Of those related to opioids, 53 contained fentanyl and 38 were solely fentanyl -— an “alarming” pattern, according to Steve Newton, chief deputy at the Lake County coroner’s office.
“In 2023, we have had over five times the amount of only-fentanyl overdoses as we had the entire year of 2021, and over two times what was seen in the entire year of 2022,” Newton said in an email.
Data from the coroner’s office shows in 2022 there were 131 overdoses, 105 of which were related to opioids. Of the 105, 92 contained fentanyl and 16 were solely fentanyl.
In 2021, there were 127 total overdoses, with 93 related to opioids. Of the 93, 76 contained fentanyl and seven were solely fentanyl.
Lake County’s Regional Office for Education also hopes to use some of the settlement funds so schools can host community resource fairs on opioid education for anyone.
“The reason you’re seeing education dollars going up front right away is not indicative of, ‘Oh we think education is the priority, that it’s the number one thing.'” Parekh said. “It just happens to be Dr. Karner is ready to use the funds now, so it was a good opportunity.”

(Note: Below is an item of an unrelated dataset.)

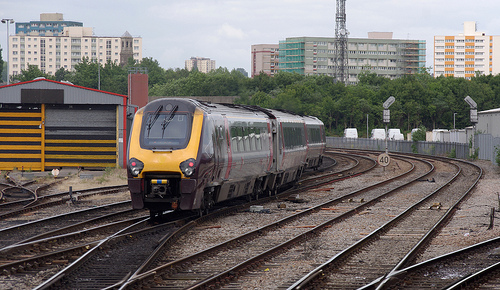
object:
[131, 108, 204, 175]
paint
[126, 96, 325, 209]
train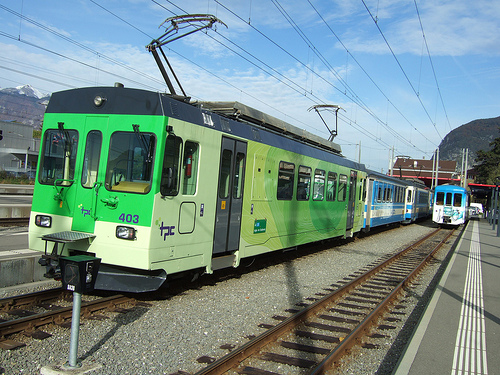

While education on prevention and mitigation is important, Parekh said education alone is not enough and the county will invest settlement dollars into other actions later on.
” (Funds) always have to be in support of those that are either directly or indirectly impacted by opioids,” Parekh said. “So, could dollars go toward housing, mental health, educational prevention? Absolutely.”
In addition to an improved drug curriculum, all school districts must maintain a supply of an opioid antagonist, such as naloxone -— known by its brand name Narcan -— by Jan. 1, 2024.
Last year, the Lake County health department offered Narcan to county school districts, so some schools and staff are already equipped and trained to use the overdose reversal medication.
The health department will continue to work with school districts to comply with the January 2024 mandate.